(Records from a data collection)
[Start of section]

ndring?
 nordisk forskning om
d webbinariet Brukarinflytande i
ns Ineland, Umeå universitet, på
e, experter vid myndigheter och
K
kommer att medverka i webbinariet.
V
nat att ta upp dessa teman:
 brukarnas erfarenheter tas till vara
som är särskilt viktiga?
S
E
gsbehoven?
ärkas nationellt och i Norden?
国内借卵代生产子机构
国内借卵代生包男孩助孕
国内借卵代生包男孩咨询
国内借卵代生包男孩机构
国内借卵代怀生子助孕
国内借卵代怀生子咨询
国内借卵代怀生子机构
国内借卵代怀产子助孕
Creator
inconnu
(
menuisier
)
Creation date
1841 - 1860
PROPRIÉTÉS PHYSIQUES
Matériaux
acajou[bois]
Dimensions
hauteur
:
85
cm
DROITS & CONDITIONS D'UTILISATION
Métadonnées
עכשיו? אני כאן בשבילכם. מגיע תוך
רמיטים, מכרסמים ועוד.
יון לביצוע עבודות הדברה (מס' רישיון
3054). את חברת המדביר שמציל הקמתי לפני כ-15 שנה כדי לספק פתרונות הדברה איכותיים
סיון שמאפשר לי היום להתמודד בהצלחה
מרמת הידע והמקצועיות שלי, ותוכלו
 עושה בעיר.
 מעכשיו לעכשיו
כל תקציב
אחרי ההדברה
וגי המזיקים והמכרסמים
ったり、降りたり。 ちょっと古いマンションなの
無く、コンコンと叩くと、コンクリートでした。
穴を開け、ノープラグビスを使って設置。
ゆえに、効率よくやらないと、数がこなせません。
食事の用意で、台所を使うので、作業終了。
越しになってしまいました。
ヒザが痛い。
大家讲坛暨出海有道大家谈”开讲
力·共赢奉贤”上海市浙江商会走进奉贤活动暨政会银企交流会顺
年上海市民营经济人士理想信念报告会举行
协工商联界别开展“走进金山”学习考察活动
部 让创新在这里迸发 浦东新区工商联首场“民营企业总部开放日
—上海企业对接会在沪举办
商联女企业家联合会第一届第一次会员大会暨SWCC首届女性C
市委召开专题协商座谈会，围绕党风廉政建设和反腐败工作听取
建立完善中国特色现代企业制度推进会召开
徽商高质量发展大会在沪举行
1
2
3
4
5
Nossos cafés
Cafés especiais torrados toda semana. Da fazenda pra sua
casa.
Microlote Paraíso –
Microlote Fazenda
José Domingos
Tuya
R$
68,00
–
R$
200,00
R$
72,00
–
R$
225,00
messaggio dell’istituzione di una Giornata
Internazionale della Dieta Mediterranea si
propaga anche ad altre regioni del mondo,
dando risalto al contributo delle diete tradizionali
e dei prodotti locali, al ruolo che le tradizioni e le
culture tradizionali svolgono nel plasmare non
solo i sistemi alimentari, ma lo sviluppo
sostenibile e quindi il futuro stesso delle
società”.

[End of section]

This exercise calls for every record to be restated word for word.

• **Output for this task**:
ndring?
 nordisk forskning om
d webbinariet Brukarinflytande i
ns Ineland, Umeå universitet, på
e, experter vid myndigheter och
K
kommer att medverka i webbinariet.
V
nat att ta upp dessa teman:
 brukarnas erfarenheter tas till vara
som är särskilt viktiga?
S
E
gsbehoven?
ärkas nationellt och i Norden?
国内借卵代生产子机构
国内借卵代生包男孩助孕
国内借卵代生包男孩咨询
国内借卵代生包男孩机构
国内借卵代怀生子助孕
国内借卵代怀生子咨询
国内借卵代怀生子机构
国内借卵代怀产子助孕
Creator
inconnu
(
menuisier
)
Creation date
1841 - 1860
PROPRIÉTÉS PHYSIQUES
Matériaux
acajou[bois]
Dimensions
hauteur
:
85
cm
DROITS & CONDITIONS D'UTILISATION
Métadonnées
עכשיו? אני כאן בשבילכם. מגיע תוך
רמיטים, מכרסמים ועוד.
יון לביצוע עבודות הדברה (מס' רישיון
3054). את חברת המדביר שמציל הקמתי לפני כ-15 שנה כדי לספק פתרונות הדברה איכותיים
סיון שמאפשר לי היום להתמודד בהצלחה
מרמת הידע והמקצועיות שלי, ותוכלו
 עושה בעיר.
 מעכשיו לעכשיו
כל תקציב
אחרי ההדברה
וגי המזיקים והמכרסמים
ったり、降りたり。 ちょっと古いマンションなの
無く、コンコンと叩くと、コンクリートでした。
穴を開け、ノープラグビスを使って設置。
ゆえに、効率よくやらないと、数がこなせません。
食事の用意で、台所を使うので、作業終了。
越しになってしまいました。
ヒザが痛い。
大家讲坛暨出海有道大家谈”开讲
力·共赢奉贤”上海市浙江商会走进奉贤活动暨政会银企交流会顺
年上海市民营经济人士理想信念报告会举行
协工商联界别开展“走进金山”学习考察活动
部 让创新在这里迸发 浦东新区工商联首场“民营企业总部开放日
—上海企业对接会在沪举办
商联女企业家联合会第一届第一次会员大会暨SWCC首届女性C
市委召开专题协商座谈会，围绕党风廉政建设和反腐败工作听取
建立完善中国特色现代企业制度推进会召开
徽商高质量发展大会在沪举行
1
2
3
4
5
Nossos cafés
Cafés especiais torrados toda semana. Da fazenda pra sua
casa.
Microlote Paraíso –
Microlote Fazenda
José Domingos
Tuya
R$
68,00
–
R$
200,00
R$
72,00
–
R$
225,00
messaggio dell’istituzione di una Giornata
Internazionale della Dieta Mediterranea si
propaga anche ad altre regioni del mondo,
dando risalto al contributo delle diete tradizionali
e dei prodotti locali, al ruolo che le tradizioni e le
culture tradizionali svolgono nel plasmare non
solo i sistemi alimentari, ma lo sviluppo
sostenibile e quindi il futuro stesso delle
società”.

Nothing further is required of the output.